YOUR TASK – Please present every line of the data below as a numbered list, leaving out blank lines.

SUPPLIED RECORDS –
::::::::::

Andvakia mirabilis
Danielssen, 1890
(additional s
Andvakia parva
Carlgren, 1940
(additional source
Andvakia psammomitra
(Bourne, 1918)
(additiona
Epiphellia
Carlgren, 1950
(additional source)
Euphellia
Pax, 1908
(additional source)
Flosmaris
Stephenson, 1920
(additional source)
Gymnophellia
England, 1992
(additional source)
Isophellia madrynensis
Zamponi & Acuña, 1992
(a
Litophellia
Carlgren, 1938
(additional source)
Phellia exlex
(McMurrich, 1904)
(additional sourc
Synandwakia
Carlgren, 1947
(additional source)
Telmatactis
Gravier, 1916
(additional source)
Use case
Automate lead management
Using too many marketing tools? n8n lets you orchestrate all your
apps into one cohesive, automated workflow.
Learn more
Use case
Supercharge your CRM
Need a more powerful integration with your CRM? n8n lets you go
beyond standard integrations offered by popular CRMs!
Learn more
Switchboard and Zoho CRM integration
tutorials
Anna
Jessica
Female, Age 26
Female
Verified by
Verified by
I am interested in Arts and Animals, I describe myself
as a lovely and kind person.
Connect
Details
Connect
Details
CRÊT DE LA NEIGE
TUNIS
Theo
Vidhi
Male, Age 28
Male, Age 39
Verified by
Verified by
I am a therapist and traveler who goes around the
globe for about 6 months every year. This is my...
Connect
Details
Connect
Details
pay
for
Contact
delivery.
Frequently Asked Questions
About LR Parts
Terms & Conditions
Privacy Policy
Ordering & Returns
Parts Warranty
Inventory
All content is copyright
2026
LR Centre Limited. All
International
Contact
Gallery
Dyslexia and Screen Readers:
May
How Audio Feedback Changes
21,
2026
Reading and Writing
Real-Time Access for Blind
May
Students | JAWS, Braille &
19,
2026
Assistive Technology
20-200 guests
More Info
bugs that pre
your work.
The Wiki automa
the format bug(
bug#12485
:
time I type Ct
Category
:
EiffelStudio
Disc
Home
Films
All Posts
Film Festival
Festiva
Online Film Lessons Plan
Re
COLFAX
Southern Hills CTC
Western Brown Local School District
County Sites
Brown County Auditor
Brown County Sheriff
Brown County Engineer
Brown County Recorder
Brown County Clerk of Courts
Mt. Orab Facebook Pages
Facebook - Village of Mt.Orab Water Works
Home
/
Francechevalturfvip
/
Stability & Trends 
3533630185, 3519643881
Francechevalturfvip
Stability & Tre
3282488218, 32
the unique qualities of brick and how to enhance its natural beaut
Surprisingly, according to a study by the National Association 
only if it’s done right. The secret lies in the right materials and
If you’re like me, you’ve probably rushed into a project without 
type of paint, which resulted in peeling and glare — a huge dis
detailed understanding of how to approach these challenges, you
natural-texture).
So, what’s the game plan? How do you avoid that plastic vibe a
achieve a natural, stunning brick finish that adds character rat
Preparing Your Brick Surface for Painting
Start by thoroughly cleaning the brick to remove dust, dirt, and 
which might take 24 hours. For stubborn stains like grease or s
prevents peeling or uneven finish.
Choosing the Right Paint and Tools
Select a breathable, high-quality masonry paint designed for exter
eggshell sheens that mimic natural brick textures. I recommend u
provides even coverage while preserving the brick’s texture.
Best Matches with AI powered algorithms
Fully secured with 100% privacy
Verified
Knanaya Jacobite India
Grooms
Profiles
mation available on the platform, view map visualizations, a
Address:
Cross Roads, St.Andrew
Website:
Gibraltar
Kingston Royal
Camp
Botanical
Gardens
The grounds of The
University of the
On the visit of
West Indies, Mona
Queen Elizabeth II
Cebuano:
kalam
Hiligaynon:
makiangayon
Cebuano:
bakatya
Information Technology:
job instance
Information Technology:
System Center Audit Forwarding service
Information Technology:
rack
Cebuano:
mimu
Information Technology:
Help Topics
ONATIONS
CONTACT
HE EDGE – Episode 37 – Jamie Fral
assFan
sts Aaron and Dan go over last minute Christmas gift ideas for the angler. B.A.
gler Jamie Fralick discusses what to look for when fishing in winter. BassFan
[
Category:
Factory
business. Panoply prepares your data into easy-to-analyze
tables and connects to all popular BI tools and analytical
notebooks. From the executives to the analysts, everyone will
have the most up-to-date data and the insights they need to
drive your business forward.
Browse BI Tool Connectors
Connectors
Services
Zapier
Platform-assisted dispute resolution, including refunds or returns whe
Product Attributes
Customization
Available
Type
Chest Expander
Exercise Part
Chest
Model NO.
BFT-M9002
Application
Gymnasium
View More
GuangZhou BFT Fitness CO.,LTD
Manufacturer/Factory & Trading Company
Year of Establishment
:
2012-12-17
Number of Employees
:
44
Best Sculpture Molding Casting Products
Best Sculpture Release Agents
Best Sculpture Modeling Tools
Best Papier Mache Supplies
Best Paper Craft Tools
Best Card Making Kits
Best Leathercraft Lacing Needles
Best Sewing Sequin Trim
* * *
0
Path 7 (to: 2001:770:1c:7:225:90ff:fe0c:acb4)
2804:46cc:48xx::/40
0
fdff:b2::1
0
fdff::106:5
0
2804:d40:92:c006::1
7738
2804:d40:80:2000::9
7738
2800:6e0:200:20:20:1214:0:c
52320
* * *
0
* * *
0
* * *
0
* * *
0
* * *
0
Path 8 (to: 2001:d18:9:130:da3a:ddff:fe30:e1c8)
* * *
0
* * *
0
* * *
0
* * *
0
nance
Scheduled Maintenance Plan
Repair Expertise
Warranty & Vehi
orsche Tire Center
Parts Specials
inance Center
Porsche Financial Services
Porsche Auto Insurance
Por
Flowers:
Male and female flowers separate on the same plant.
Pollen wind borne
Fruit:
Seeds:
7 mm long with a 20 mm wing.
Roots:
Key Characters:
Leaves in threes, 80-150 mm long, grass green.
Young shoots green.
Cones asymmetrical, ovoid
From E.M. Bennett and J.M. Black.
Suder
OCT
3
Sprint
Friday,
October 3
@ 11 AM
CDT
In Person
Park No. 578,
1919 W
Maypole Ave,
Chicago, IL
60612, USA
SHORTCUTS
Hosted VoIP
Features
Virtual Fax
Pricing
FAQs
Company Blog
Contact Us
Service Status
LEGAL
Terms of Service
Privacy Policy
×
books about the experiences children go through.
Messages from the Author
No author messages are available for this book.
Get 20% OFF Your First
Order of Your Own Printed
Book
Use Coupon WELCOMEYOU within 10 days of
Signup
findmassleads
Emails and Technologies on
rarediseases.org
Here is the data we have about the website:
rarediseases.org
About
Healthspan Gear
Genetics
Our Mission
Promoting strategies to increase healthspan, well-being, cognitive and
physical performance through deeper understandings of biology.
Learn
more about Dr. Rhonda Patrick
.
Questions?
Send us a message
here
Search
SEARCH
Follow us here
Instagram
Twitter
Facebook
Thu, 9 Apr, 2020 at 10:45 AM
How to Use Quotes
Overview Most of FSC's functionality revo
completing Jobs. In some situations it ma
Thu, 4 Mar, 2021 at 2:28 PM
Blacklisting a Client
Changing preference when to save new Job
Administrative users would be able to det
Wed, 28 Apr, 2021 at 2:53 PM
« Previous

::::::::::

ANSWER TO THIS PROBLEM –
1. Andvakia mirabilis
2. Danielssen, 1890
3. (additional s
4. Andvakia parva
5. Carlgren, 1940
6. (additional source
7. Andvakia psammomitra
8. (Bourne, 1918)
9. (additiona
10. Epiphellia
11. Carlgren, 1950
12. (additional source)
13. Euphellia
14. Pax, 1908
15. (additional source)
16. Flosmaris
17. Stephenson, 1920
18. (additional source)
19. Gymnophellia
20. England, 1992
21. (additional source)
22. Isophellia madrynensis
23. Zamponi & Acuña, 1992
24. (a
25. Litophellia
26. Carlgren, 1938
27. (additional source)
28. Phellia exlex
29. (McMurrich, 1904)
30. (additional sourc
31. Synandwakia
32. Carlgren, 1947
33. (additional source)
34. Telmatactis
35. Gravier, 1916
36. (additional source)
37. Use case
38. Automate lead management
39. Using too many marketing tools? n8n lets you orchestrate all your
40. apps into one cohesive, automated workflow.
41. Learn more
42. Use case
43. Supercharge your CRM
44. Need a more powerful integration with your CRM? n8n lets you go
45. beyond standard integrations offered by popular CRMs!
46. Learn more
47. Switchboard and Zoho CRM integration
48. tutorials
49. Anna
50. Jessica
51. Female, Age 26
52. Female
53. Verified by
54. Verified by
55. I am interested in Arts and Animals, I describe myself
56. as a lovely and kind person.
57. Connect
58. Details
59. Connect
60. Details
61. CRÊT DE LA NEIGE
62. TUNIS
63. Theo
64. Vidhi
65. Male, Age 28
66. Male, Age 39
67. Verified by
68. Verified by
69. I am a therapist and traveler who goes around the
70. globe for about 6 months every year. This is my...
71. Connect
72. Details
73. Connect
74. Details
75. pay
76. for
77. Contact
78. delivery.
79. Frequently Asked Questions
80. About LR Parts
81. Terms & Conditions
82. Privacy Policy
83. Ordering & Returns
84. Parts Warranty
85. Inventory
86. All content is copyright
87. 2026
88. LR Centre Limited. All
89. International
90. Contact
91. Gallery
92. Dyslexia and Screen Readers:
93. May
94. How Audio Feedback Changes
95. 21,
96. 2026
97. Reading and Writing
98. Real-Time Access for Blind
99. May
100. Students | JAWS, Braille &
101. 19,
102. 2026
103. Assistive Technology
104. 20-200 guests
105. More Info
106. bugs that pre
107. your work.
108. The Wiki automa
109. the format bug(
110. bug#12485
111. :
112. time I type Ct
113. Category
114. :
115. EiffelStudio
116. Disc
117. Home
118. Films
119. All Posts
120. Film Festival
121. Festiva
122. Online Film Lessons Plan
123. Re
124. COLFAX
125. Southern Hills CTC
126. Western Brown Local School District
127. County Sites
128. Brown County Auditor
129. Brown County Sheriff
130. Brown County Engineer
131. Brown County Recorder
132. Brown County Clerk of Courts
133. Mt. Orab Facebook Pages
134. Facebook - Village of Mt.Orab Water Works
135. Home
136. /
137. Francechevalturfvip
138. /
139. Stability & Trends 
140. 3533630185, 3519643881
141. Francechevalturfvip
142. Stability & Tre
143. 3282488218, 32
144. the unique qualities of brick and how to enhance its natural beaut
145. Surprisingly, according to a study by the National Association 
146. only if it’s done right. The secret lies in the right materials and
147. If you’re like me, you’ve probably rushed into a project without 
148. type of paint, which resulted in peeling and glare — a huge dis
149. detailed understanding of how to approach these challenges, you
150. natural-texture).
151. So, what’s the game plan? How do you avoid that plastic vibe a
152. achieve a natural, stunning brick finish that adds character rat
153. Preparing Your Brick Surface for Painting
154. Start by thoroughly cleaning the brick to remove dust, dirt, and 
155. which might take 24 hours. For stubborn stains like grease or s
156. prevents peeling or uneven finish.
157. Choosing the Right Paint and Tools
158. Select a breathable, high-quality masonry paint designed for exter
159. eggshell sheens that mimic natural brick textures. I recommend u
160. provides even coverage while preserving the brick’s texture.
161. Best Matches with AI powered algorithms
162. Fully secured with 100% privacy
163. Verified
164. Knanaya Jacobite India
165. Grooms
166. Profiles
167. mation available on the platform, view map visualizations, a
168. Address:
169. Cross Roads, St.Andrew
170. Website:
171. Gibraltar
172. Kingston Royal
173. Camp
174. Botanical
175. Gardens
176. The grounds of The
177. University of the
178. On the visit of
179. West Indies, Mona
180. Queen Elizabeth II
181. Cebuano:
182. kalam
183. Hiligaynon:
184. makiangayon
185. Cebuano:
186. bakatya
187. Information Technology:
188. job instance
189. Information Technology:
190. System Center Audit Forwarding service
191. Information Technology:
192. rack
193. Cebuano:
194. mimu
195. Information Technology:
196. Help Topics
197. ONATIONS
198. CONTACT
199. HE EDGE – Episode 37 – Jamie Fral
200. assFan
201. sts Aaron and Dan go over last minute Christmas gift ideas for the angler. B.A.
202. gler Jamie Fralick discusses what to look for when fishing in winter. BassFan
203. [
204. Category:
205. Factory
206. business. Panoply prepares your data into easy-to-analyze
207. tables and connects to all popular BI tools and analytical
208. notebooks. From the executives to the analysts, everyone will
209. have the most up-to-date data and the insights they need to
210. drive your business forward.
211. Browse BI Tool Connectors
212. Connectors
213. Services
214. Zapier
215. Platform-assisted dispute resolution, including refunds or returns whe
216. Product Attributes
217. Customization
218. Available
219. Type
220. Chest Expander
221. Exercise Part
222. Chest
223. Model NO.
224. BFT-M9002
225. Application
226. Gymnasium
227. View More
228. GuangZhou BFT Fitness CO.,LTD
229. Manufacturer/Factory & Trading Company
230. Year of Establishment
231. :
232. 2012-12-17
233. Number of Employees
234. :
235. 44
236. Best Sculpture Molding Casting Products
237. Best Sculpture Release Agents
238. Best Sculpture Modeling Tools
239. Best Papier Mache Supplies
240. Best Paper Craft Tools
241. Best Card Making Kits
242. Best Leathercraft Lacing Needles
243. Best Sewing Sequin Trim
244. * * *
245. 0
246. Path 7 (to: 2001:770:1c:7:225:90ff:fe0c:acb4)
247. 2804:46cc:48xx::/40
248. 0
249. fdff:b2::1
250. 0
251. fdff::106:5
252. 0
253. 2804:d40:92:c006::1
254. 7738
255. 2804:d40:80:2000::9
256. 7738
257. 2800:6e0:200:20:20:1214:0:c
258. 52320
259. * * *
260. 0
261. * * *
262. 0
263. * * *
264. 0
265. * * *
266. 0
267. * * *
268. 0
269. Path 8 (to: 2001:d18:9:130:da3a:ddff:fe30:e1c8)
270. * * *
271. 0
272. * * *
273. 0
274. * * *
275. 0
276. * * *
277. 0
278. nance
279. Scheduled Maintenance Plan
280. Repair Expertise
281. Warranty & Vehi
282. orsche Tire Center
283. Parts Specials
284. inance Center
285. Porsche Financial Services
286. Porsche Auto Insurance
287. Por
288. Flowers:
289. Male and female flowers separate on the same plant.
290. Pollen wind borne
291. Fruit:
292. Seeds:
293. 7 mm long with a 20 mm wing.
294. Roots:
295. Key Characters:
296. Leaves in threes, 80-150 mm long, grass green.
297. Young shoots green.
298. Cones asymmetrical, ovoid
299. From E.M. Bennett and J.M. Black.
300. Suder
301. OCT
302. 3
303. Sprint
304. Friday,
305. October 3
306. @ 11 AM
307. CDT
308. In Person
309. Park No. 578,
310. 1919 W
311. Maypole Ave,
312. Chicago, IL
313. 60612, USA
314. SHORTCUTS
315. Hosted VoIP
316. Features
317. Virtual Fax
318. Pricing
319. FAQs
320. Company Blog
321. Contact Us
322. Service Status
323. LEGAL
324. Terms of Service
325. Privacy Policy
326. ×
327. books about the experiences children go through.
328. Messages from the Author
329. No author messages are available for this book.
330. Get 20% OFF Your First
331. Order of Your Own Printed
332. Book
333. Use Coupon WELCOMEYOU within 10 days of
334. Signup
335. findmassleads
336. Emails and Technologies on
337. rarediseases.org
338. Here is the data we have about the website:
339. rarediseases.org
340. About
341. Healthspan Gear
342. Genetics
343. Our Mission
344. Promoting strategies to increase healthspan, well-being, cognitive and
345. physical performance through deeper understandings of biology.
346. Learn
347. more about Dr. Rhonda Patrick
348. .
349. Questions?
350. Send us a message
351. here
352. Search
353. SEARCH
354. Follow us here
355. Instagram
356. Twitter
357. Facebook
358. Thu, 9 Apr, 2020 at 10:45 AM
359. How to Use Quotes
360. Overview Most of FSC's functionality revo
361. completing Jobs. In some situations it ma
362. Thu, 4 Mar, 2021 at 2:28 PM
363. Blacklisting a Client
364. Changing preference when to save new Job
365. Administrative users would be able to det
366. Wed, 28 Apr, 2021 at 2:53 PM
367. « Previous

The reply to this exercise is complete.